UPDATE 2: I still couldn't decode the algorithm mentioned by nightcracker. I guess I'm too stupid.
The question is, why would it even be faster? In both examples you are filtering multiples of two, the hard way. It doesn't matter whether you hardcode candidates[4::2] = [None] * (n // 2 - 1) or that it gets executed in the first loop of for i in range(2, fin + 1):.
If you are interested in an optimized sieve of Eratosthenes, here you go:
def primesbelow(N):
# https://stackoverflow.com/questions/2068372/fastest-way-to-list-all-primes-below-n-in-python/3035188#3035188
#""" Input N>=6, Returns a list of primes, 2 <= p < N """
correction = N % 6 > 1
N = (N, N-1, N+4, N+3, N+2, N+1)[N%6]
sieve = [True] * (N // 3)
sieve[0] = False
for i in range(int(N ** .5) // 3 + 1):
if sieve[i]:
k = (3 * i + 1) | 1
sieve[k*k // 3::2*k] = [False] * ((N//6 - (k*k)//6 - 1)//k + 1)
sieve[(k*k + 4*k - 2*k*(i%2)) // 3::2*k] = [False] * ((N // 6 - (k*k + 4*k - 2*k*(i%2))//6 - 1) // k + 1)
return [2, 3] + [(3 * i + 1) | 1 for i in range(1, N//3 - correction) if sieve[i]]
Explanation here: Porting optimized Sieve of Eratosthenes from Python to C++
The original source is here, but there was no explanation. In short this primesieve skips multiples of 2 and 3 and uses a few hacks to make use of fast Python assignment.
You do not save a lot of time avoiding the evens. Most of the computation time within the algorithm is spent doing this:
candidates[i + i::i] = [None] * (n // i - 1)
That line causes a lot of action on the part of the computer. Whenever the number in question is even, this is not run as the loop bails on the if statement. The time spent running the loop for even numbers is thus really really small. So eliminating those even rounds does not produce a significant change in the timing of the loop. That's why your method isn't considerably faster.
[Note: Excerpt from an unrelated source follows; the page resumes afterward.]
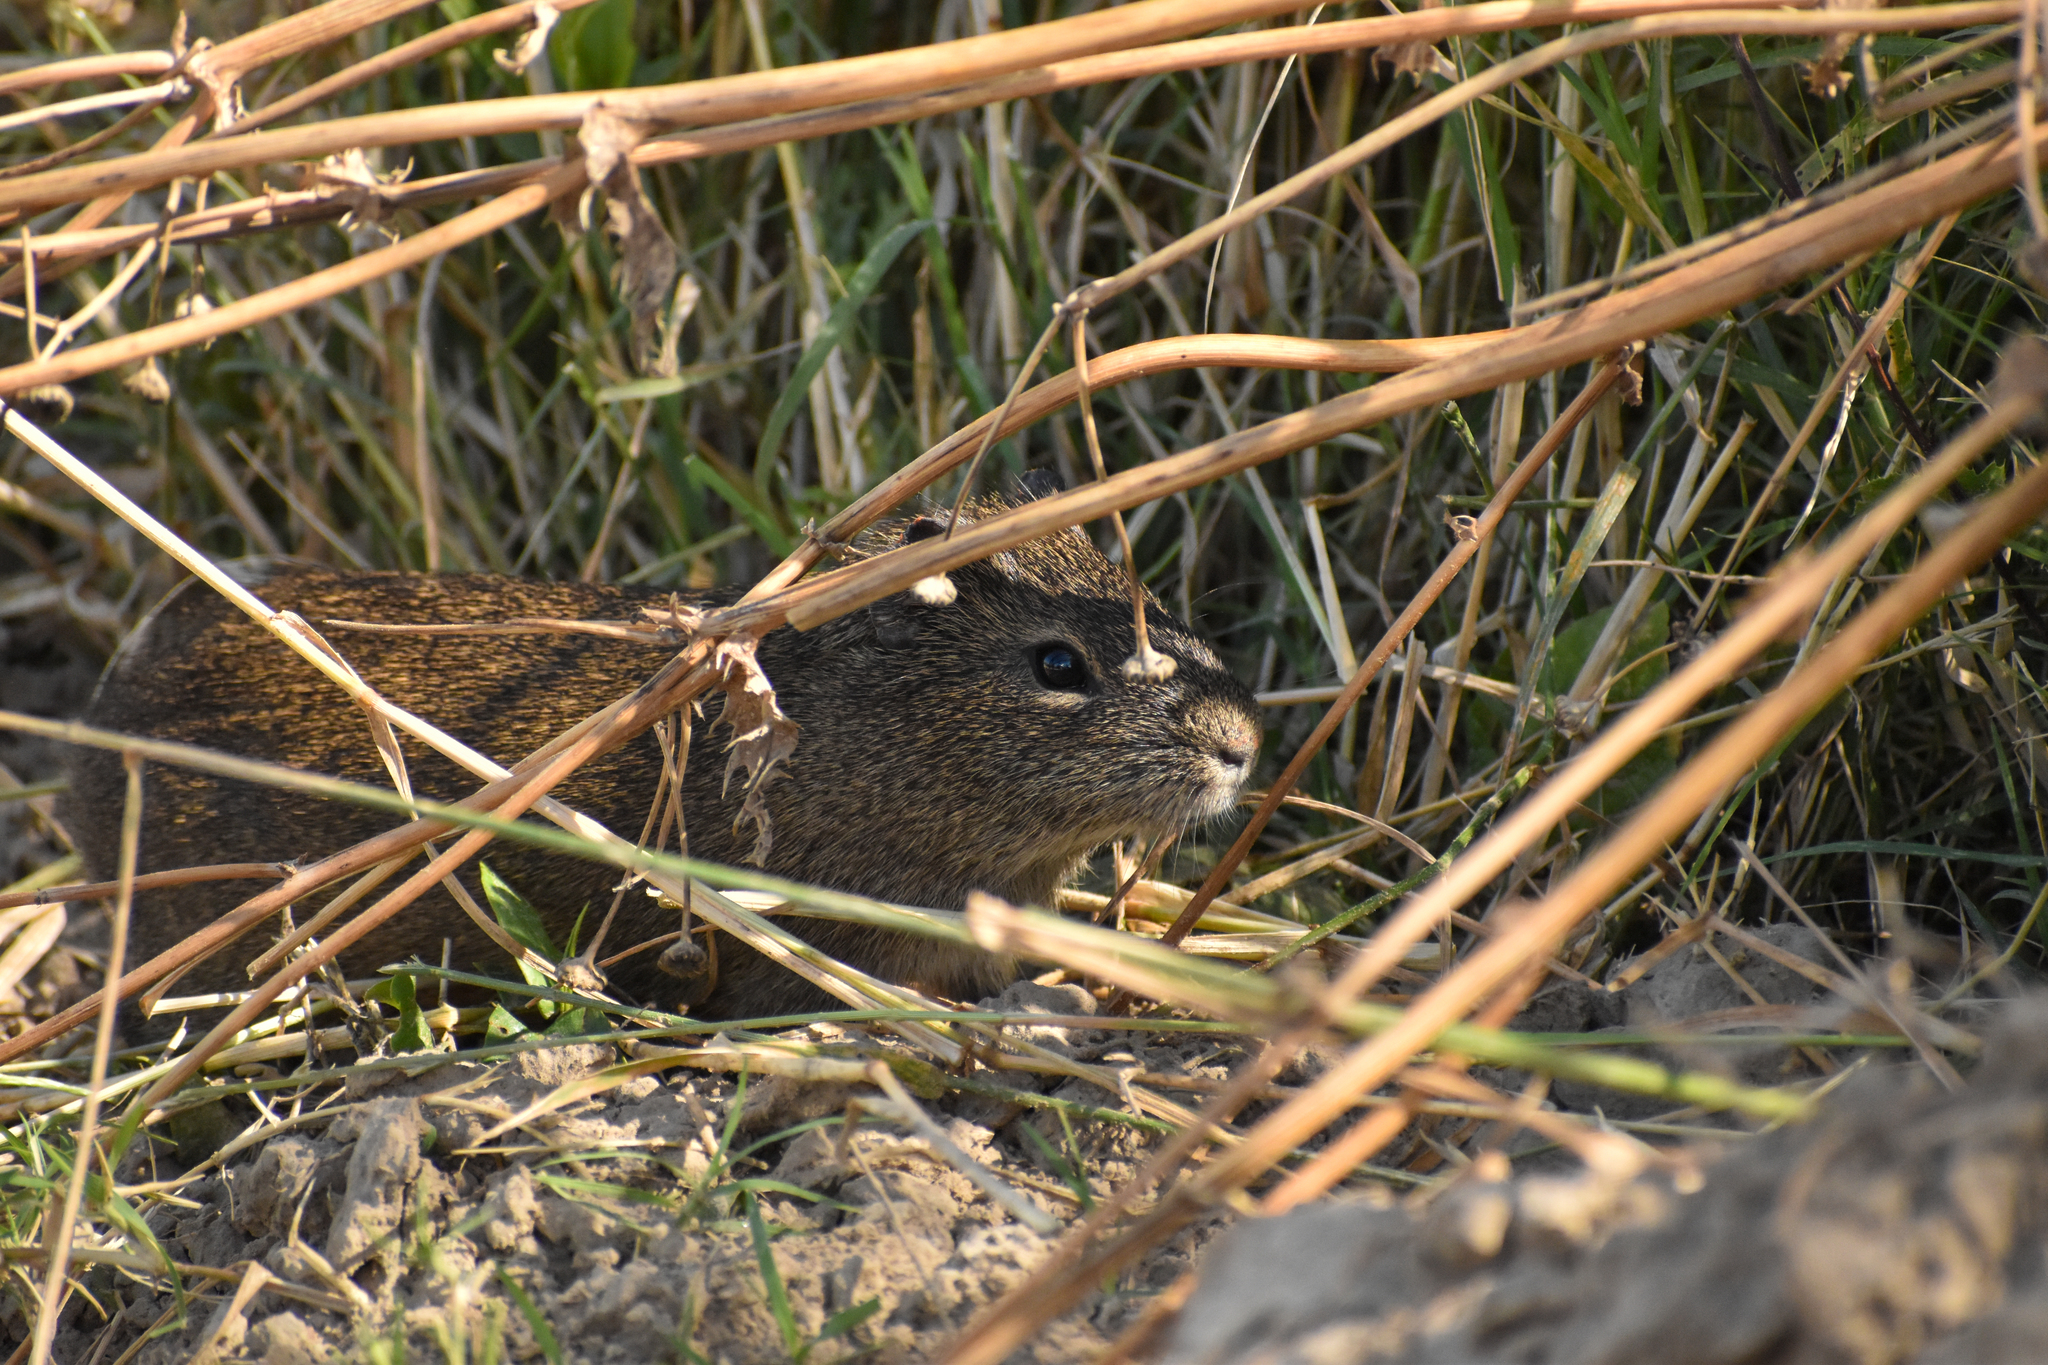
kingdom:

When python produces numbers for range it uses a formula: start + index * step. Multiplying by two as you do in your case is going to be slightly more expensive then one as in the original case.
There is also quite possibly a small overhead to having a longer function.
Neither are of those are really significant speed issues, but they override the very small amount of benefit your version brings.
Its probably slightly slower because you are performing extra set up to do something that was done in the first case anyway (marking off multiples of two). That setup time might be what you see if it is as slight as you say
Your extra step is unnecessary and will actually traverse the whole collection n once doing that 'get rid of evens' operation rather than just operating on n^1/2.